The first illustration that chemicals may induce cancer comes from the case of the chimney sweepers in London around 1775. The surgeon Percival Pott (1714-1788) noticed that many adolescent male patients who had developed scrotal cancer had worked during their childhood as a chimney sweeper. Pott made a direct link between exposure to soot during childhood and development of cancer at later age. Based on this discovery, taking a shower after work became mandatory for children working as chimney sweepers, and the observed scrotum cancer incidence decreased. As such, Percival Pott was the first person (i) to link cancer development to chemical substances, (ii) to link early exposure to later cancer development, and (iii) to obtain better occupational health by decreased exposure through better hygiene. In retrospective, we now know that the mutagens involved were polycyclic aromatic hydrocarbons (PAHs) that were bio-activated into highly reactive diol-epoxide metabolites. The delay in cancer development after the early childhood exposure can be attributed to the absence of a tumour promotor. Only after the chimney sweepers had gone through puberty they had sufficient testosterone levels, which stimulates scrotum tissue growth and in this case acted as an endogenous tumour promoting agent. |
Tumour progression is the result of aberrant transcriptional activity from either genetic or epigenetic alterations. Genetic alterations can be caused by substances that damage the DNA (called genotoxic substances) and thereby introduce strand breaks and incorrect chromosomal division after mitosis. This results in the typical instable chromosomal characteristics of a malign tumour cell, i.e. a karyotype consisting of reduced and increased numbers of chromosomes (called aneuploidy and polyploidy, respectively) and damaged chromosomal structures (abberations). Chemical substances causing aneuploidy are called aneugens and substances causing chromosomal abberations are called clastogens. Genotoxic substances are also very often mutagenic compounds. Multiple mutations in so-called proto-oncogenes and tumour suppressor genes are necessary to transform a normal cell into a tumour cell. In a healthy cell, cell proliferation is under control by proto-oncogenes that stimulate cell proliferation and tumour suppressor genes that inhibit cell proliferation. In a cancer cell, the balance between proto-oncogenes and tumour suppressor genes is disturbed: proto-oncogenes act as oncogenes, meaning that they continuously stimulate cell proliferation, due to mutations and polyploidy, whereas tumour suppressor genes have become inactive due to mutations and aneuploidy.

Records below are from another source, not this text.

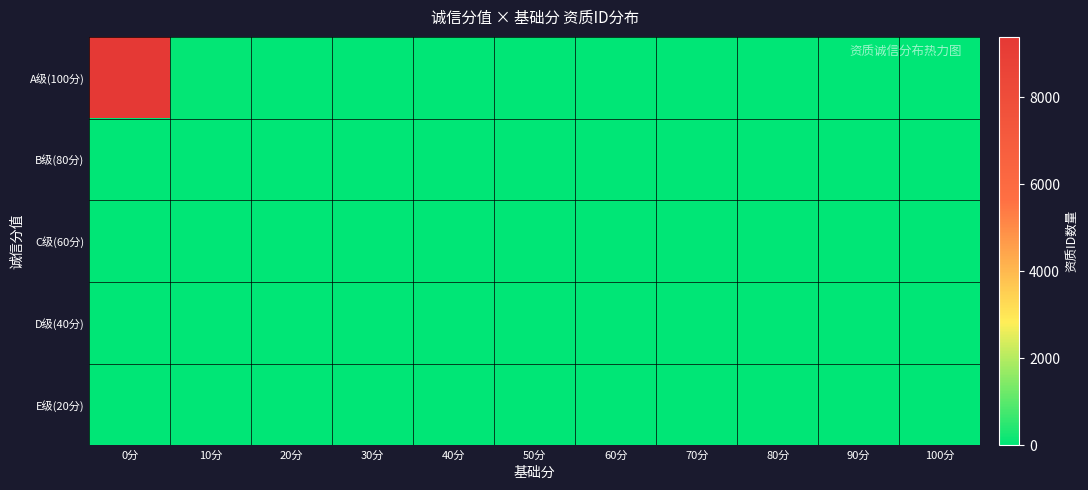

Which series has the widest spread of values?

A级(100分)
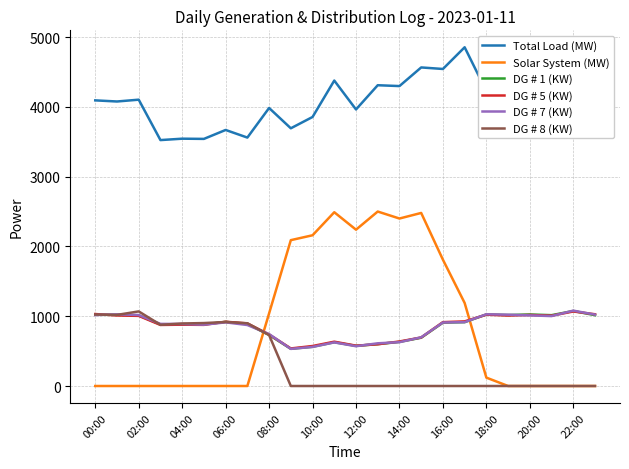

True or false: DG # 1 (KW) and Total Load (MW) intersect in this chart.

False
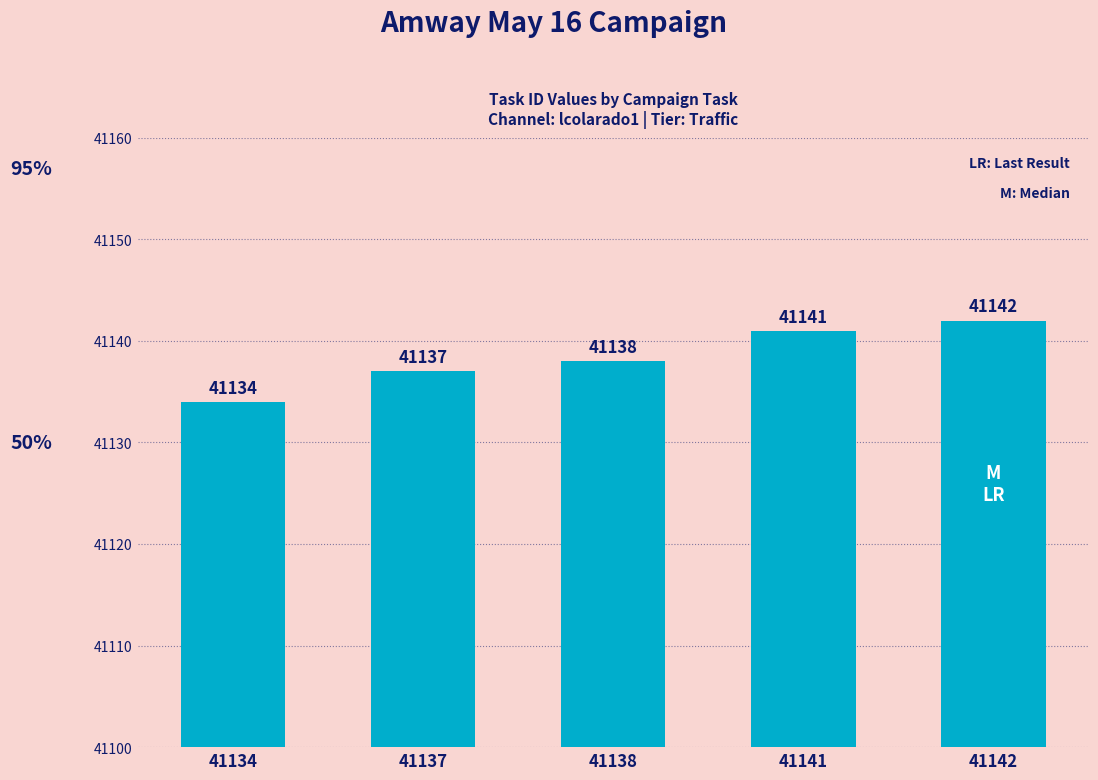

What is the difference between the maximum and minimum values?

8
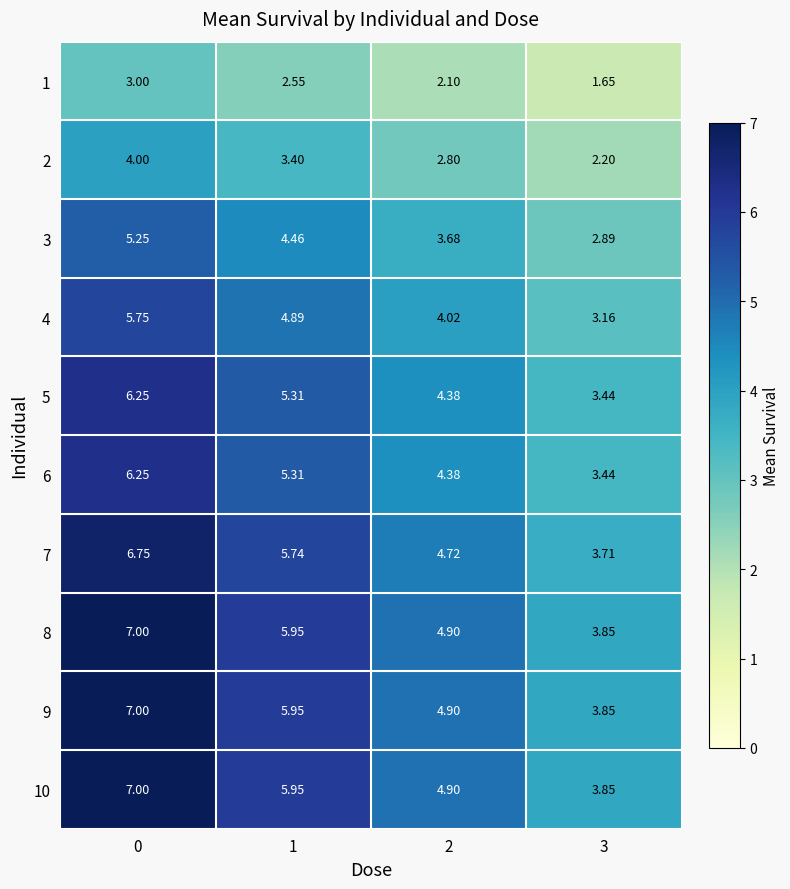

What is the difference between the highest and lowest values at 1?

3.4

Epigenetic alterations are changes in the DNA, but not in its order of nucleotides. Typical epigenetic changes include changes in DNA methylation, histone modifications, and microRNA expression. Compounds that change the epigenome may stimulate tumour progression for instance by stimulating expression of oncogenes and inhibiting expression of tumour suppressor genes. The role in tumour promotion and progression of substances that are capable to induce epigenetic changes is a field of ongoing study.